──────── PAGE EXTRACT

SQL Injection: Modes of Attack, Defence, and Why It Matters

May 05 2014 05:17 PM | Stephen in Legacy Security Articles

- - - - - Tags: security sql injection hacking
By Stuart McDonald

Abstract SQL injection attacks represent a serious threat to any database-driven site. The methods behind an attack are easy to learn and the damage caused can range from considerable to complete system compromise. Despite these risks an incredible number of systems on the internet are susceptible to this form of attack.

Not only is it a threat easily instigated, it is also a threat that, with a little common-sense and forethought, can be almost totally prevented. This paper will look at a selection of the methods available to a SQL injectionattacker and how they are best defended against.
Introduction
It's drilled into a programmer from "Programming 101": The importance of input validation and ensuring that the data a user sends you is the data you want, not some poisoned lump of characters that's going to break your site and/or lose you your job.
As valuable as it may be to ensure your users are crossing their t's and dotting their i's, there's a moreimportant reason for this validation and that centres around the principle of SQL injection.

When I first stumbled across an SQL injection paper, I gave it a cursory read and then tried a couple of the attacks against a test backend version of a site I was then looking after. Within six hours I had almost totally destroyed the site - and that was without using the more advanced tools available.
SQL injection is not a "dark art", nor is it new. Numerous white papers and other references are available on the internet (see references), some of which are over a year old. Yet many sites play the roles of the lowest apples in the tree by being completely vulnerable to this form of attack.
As SQL injection how-tos, attacker awareness and now even automated tools such as wpoison that check for SQL injection vulnerabilities become more prevalent, these 'low apples' will be harvested at increasing rates.


This paper consists of five sections.

Part One - Injection principles: Yes, it really is this easy
Contains a detailed look at the basics of SQL injection. This will walk you through the anatomy of an attack. It is only by knowing exactly how an attacker will use SQL injection that you will be in a better position to protect your site.

Part Two - Advanced injection: Sprocs and the leverage of your position
Looks at some of the more advanced methods of SQL injection which can result in system compromise. This describes the use of stored procedures and extended stored procedures that come pre-installed on a MS-SQL 2000 set-up. It is Microsoft specific.

────────────────
──────── SUPPLIED MATERIAL

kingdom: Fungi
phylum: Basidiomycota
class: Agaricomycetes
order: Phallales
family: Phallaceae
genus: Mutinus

────────────────
──────── SUPPLIED MATERIAL

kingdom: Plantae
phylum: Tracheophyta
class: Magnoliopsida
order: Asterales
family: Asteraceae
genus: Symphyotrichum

────────────────

TO DO =
Go on with the article on SQL injection, picking up right after its last sentence.

EXPECTED ANSWER =
Part Three - Protection: How many walls to build around your site
Describes methods for the developer to protect their site and system from these kind of attacks.

Part Four - Conclusion: See, it does matter
Summarises why the threat of SQL injection is so serious.

Part Five - References: The information is out there
Contains a detailed listing of references and additional reading.

Conventions
In order to reduce the number of screen shots required in this paper, much of the screen output is colour-coded and is one point smaller instead.
All URL's are blue.
All code snippets are red.
All error messages are green.
Although the examples used are specific to MS-SQL 2000 it should be noted that SQL injection is not an issue isolated to MS-SQL 2000 alone.
In part one a cut down version of a poetry site is for illustrative purposes. The poetry snippets have been altered where needed and are used with permission.

Part One - Injection principles: Yes, it really is this easy
SQL injection is one type of web hacking that requires nothing but port 80 and it might just work even if the admin is patch-happy." (AntiCrack. 27 May 2002).
" SQL injection is usually caused by developers who use 'string-building' techniques in order to execute SQL code." (SQL Injection FAQ)
The principle of basic SQL injection is to take advantage of insecure code on a system connected to the internet in order to pass commands directly to a database and to then take advantage of a poorly secured system to leverage an attacker's access.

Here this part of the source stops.